第二天中午的時候,季小清被叫個沒完的門鈴聲吵醒。雙休日啊,是誰那麼不仁道狂按她家門鈴?
她努力地睜開眼睛,發現視域比往常小了許多,完了,這雙眼睛經過昨晚腫得更加厲害了。她又環視四周,發現她正躺在自家床上,身上穿著昨晚的衣服,於是笑意躍上唇角,傅景曦這個朋友果然還是不錯的!
門鈴還在叫囂。她歎口氣,蹬上拖鞋走到二樓對講機邊,按了通話鍵,“哪位啊?”
“是我。開門。”那個聲音令她睡意盡散,她的手下意識收緊,語氣陡然轉冷,“你找我幹什麼?我昨天說的夠清楚了。”
“開、門。”夏啟亮似乎很沒有耐心的樣子,而她更沒有耐心,直接衝向一樓,準備開了門罵他一頓。沒想到一打開門,一群訓練有素的黑色西裝男子衝進她家,向各個房間湧去。
“這是在幹什麼?”她驚訝地看向夏啟亮,他下眼瞼掛著淡淡的黑眼圈,一副昨晚沒好睡的樣子。夏啟亮沒有回答他,隻是在等待,等手下回來。
奇怪,她家既沒有大量現金,也沒珠寶首飾,況且夏家也不需要她的東西,她不知道這群人在找什麼。
就在季小清感到一陣莫名和不悅的時候,一群黑色西裝男子迅速地回到門口,紛紛對夏啟亮稟告:“少爺,沒有。”
“夏啟亮先生請你告訴我你在幹什麼?”她冷聲說道。
他看向她,微微一笑,“我在為我們做努力。”
“努力地來搜我家?”她揚聲質問。
他漫不經心地聳肩,優雅的聲線反問道:“你知道你家裏住的男人是誰麼?”
男人?她家隻有兩個男人,一個是常年搞學術不回家的季明浩,一個是最近往返於J大和家裏的季華山……“你找華山幹什麼?”
“他現在叫華山?”夏啟亮覺得有些好笑,“他現在在哪?”
“他在J大,今天會回家,你找他幹什麼?”季小清下意識先回答了他的問話。
“那麼,你知道他是誰麼?”一個問題,卡得季小清無言。季華山不就是季華山麼?他是誰?一個在非洲獅群裏長大的孩子,一個智力超常的天才,一個正在努力融入人類社會的男子?
看著季小清思緒糾結的樣子,夏啟亮大方地告訴她,“他是我爺爺,夏董瑞先生唯一的親孫。二十年前跟父母去非洲旅行時,他父母意外去世,那時他剛滿六歲,下落不明。找了三年沒結果,我就被從宗親支係那裏過繼來給夏董瑞培養成繼承人,你明白了嗎?”
“你怎麼確實?你就見過他一次罷了。

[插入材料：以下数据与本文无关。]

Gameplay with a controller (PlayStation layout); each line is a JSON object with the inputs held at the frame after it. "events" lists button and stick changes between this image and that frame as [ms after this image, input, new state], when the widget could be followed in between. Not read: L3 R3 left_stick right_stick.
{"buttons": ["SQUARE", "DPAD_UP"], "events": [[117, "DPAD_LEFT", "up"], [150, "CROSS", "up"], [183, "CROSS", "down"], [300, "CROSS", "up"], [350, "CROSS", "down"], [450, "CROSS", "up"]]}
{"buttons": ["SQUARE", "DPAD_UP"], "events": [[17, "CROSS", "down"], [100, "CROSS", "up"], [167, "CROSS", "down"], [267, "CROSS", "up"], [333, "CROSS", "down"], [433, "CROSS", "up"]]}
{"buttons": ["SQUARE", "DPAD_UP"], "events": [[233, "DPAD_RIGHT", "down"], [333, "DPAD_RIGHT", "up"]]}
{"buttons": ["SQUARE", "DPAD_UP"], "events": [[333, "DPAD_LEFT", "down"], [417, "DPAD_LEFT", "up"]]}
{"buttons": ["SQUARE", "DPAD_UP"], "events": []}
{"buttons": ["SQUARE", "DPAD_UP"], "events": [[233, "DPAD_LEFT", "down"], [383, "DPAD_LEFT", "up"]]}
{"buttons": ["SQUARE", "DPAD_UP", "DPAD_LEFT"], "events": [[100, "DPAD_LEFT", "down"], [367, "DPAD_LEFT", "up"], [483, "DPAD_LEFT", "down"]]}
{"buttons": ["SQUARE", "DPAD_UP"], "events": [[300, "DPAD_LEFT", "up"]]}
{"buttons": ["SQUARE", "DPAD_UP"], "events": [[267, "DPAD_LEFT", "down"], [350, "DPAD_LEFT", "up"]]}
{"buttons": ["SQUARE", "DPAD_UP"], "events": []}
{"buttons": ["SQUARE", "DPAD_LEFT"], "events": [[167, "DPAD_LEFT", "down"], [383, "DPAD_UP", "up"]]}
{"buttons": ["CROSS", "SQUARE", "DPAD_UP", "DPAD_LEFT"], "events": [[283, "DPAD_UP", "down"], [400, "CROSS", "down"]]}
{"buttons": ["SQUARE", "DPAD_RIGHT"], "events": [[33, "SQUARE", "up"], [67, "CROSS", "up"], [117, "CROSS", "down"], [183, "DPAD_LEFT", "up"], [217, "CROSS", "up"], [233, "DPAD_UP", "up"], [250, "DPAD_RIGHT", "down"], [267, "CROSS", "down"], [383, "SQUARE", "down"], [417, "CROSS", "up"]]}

”季小清突然覺得有什麼東西在轟塌,哐啷哐啷地向她砸來,她不想去麵對事實,如果這是事實……
“他跟爺爺年輕時的一張照片一模一樣,後來我派人去調查過他,應該不會出錯。”
“那麼,你現在找他幹什麼?”她覺得口幹舌燥,費力地說。
“很簡單,把長孫的位子讓給他。讓他去娶顧妍琦,反正顧家要的是聯姻,跟夏家長孫聯姻,管他是誰。”他頓了頓,“而我,本來就不是這家裏的人,”夏啟亮抬眼認真得看她,“小清,我想得很清楚了,夏家的繼承權、所有權,我都可以放棄,我們去南非好麼?我們去大草原上,你放心,我會看牢小花豹不讓它們傷害你。”他笑意暖暖。
季小清看著這雙琥珀色的眸子說不出一句話來。
一個英俊帥氣有錢傑出的男人在對她說,為了她,他可以放棄財富地位聲望和未來……
“這一切……太瘋狂了……”她喃喃地說,突然一旁的西裝男子驚呼道:“出現了!”
然後一群男子都向前衝去。從J大乘車走回家的季華山還傻傻地往前走,莫名地看著迎麵奔來的人群,直到他們越靠越近,他微微蹙起眉,抬眼見到季小清,他剛想問,一群人一下子撲倒了自己。
“放開我!”季華山本能地吼道,在非洲草原生活了二十年,他身體素質完全不亞於這些訓練有素的打手,尋找到縫隙後他一下子掙脫開跑向季小清,“清清,他們怎麼回事?”
突然又被人從後撲倒,他死死地嗑向地麵,側臉沾滿塵土。季小清見到了尖叫道:“放開他!”她下意識衝過去,被夏啟亮攔住,“你瘋了嗎?”他在她耳邊吼道,“這是我為我們所做的最大爭取和犧牲,你不屑一顧嗎?他本來就是夏董瑞的親孫夏名遐,本就應該認祖歸宗,他不是你從非洲領養回來的小獅子,你明白了嗎?”
季華山還在地上跟人扭打,而季小清突然意識到,她不是他的親人,雖然她早已把他當成這個家裏的一份子,而他,終究要回到自己的家裏去……
“清清,他們是誰?我不要跟他們走!”季華山朝她喊道,他不停掙紮,又不停被壓製,他最後被死死地按在地上,向她的方向伸出手,好像在等著她拉起地上的他。
“你跟他們走吧。”她說出了這句話,手卻在不停地顫抖。她不能自私地把華山留在身邊,跟著她有什麼好的?他該和自己的親人團聚,如果他真的是夏董瑞的親孫,他會有錦繡的未來……季小清的腦中嗡嗡作響,她不知道自己這麼做對不對,隻覺得她不該為了私心留住季華山。
地上的人突然不掙紮了,手無力地靠在塵土上,然後被一群黑衣男子扛起,走向加長林肯車,好像一下子沒了生氣。
她突然感到一陣恐懼,往前走一步,喊了聲:“華山。”
在他被徹底扛進林肯車內前,他聽到她的喊聲,腦袋微微揚起,散亂的發絲蕩在眉眼間。那雙黑色的眼睛氤氳著霧氣,對視上她的眸,無聲地告訴她他的委屈、不甘、傷心、絕望。晶澈的淚滴蜿蜒而下,烙燙在她心頭。
那時的季華山還不懂男兒有淚不輕彈的道理。
季小清怔怔地看著他被塞入加長林肯車中,然後離開她的視野。隻覺得心中一片荒涼。
夏啟亮胳膊搭在她的肩上,娓娓動聽地說道:“這是對所有人都好的結局,你不必自責什麼。我們的人生才要開始。”
“不,已經結束了,我們。”她喃喃地說。
“什麼?”他的手下意識收緊,將她圈在自己懷裏。
“夏啟亮,”她抬頭看著他,連名帶姓喊他,眼神堅毅決絕,“我喜歡過你的。不過,你令他哭了,所以我以後永遠都不會再喜歡你。”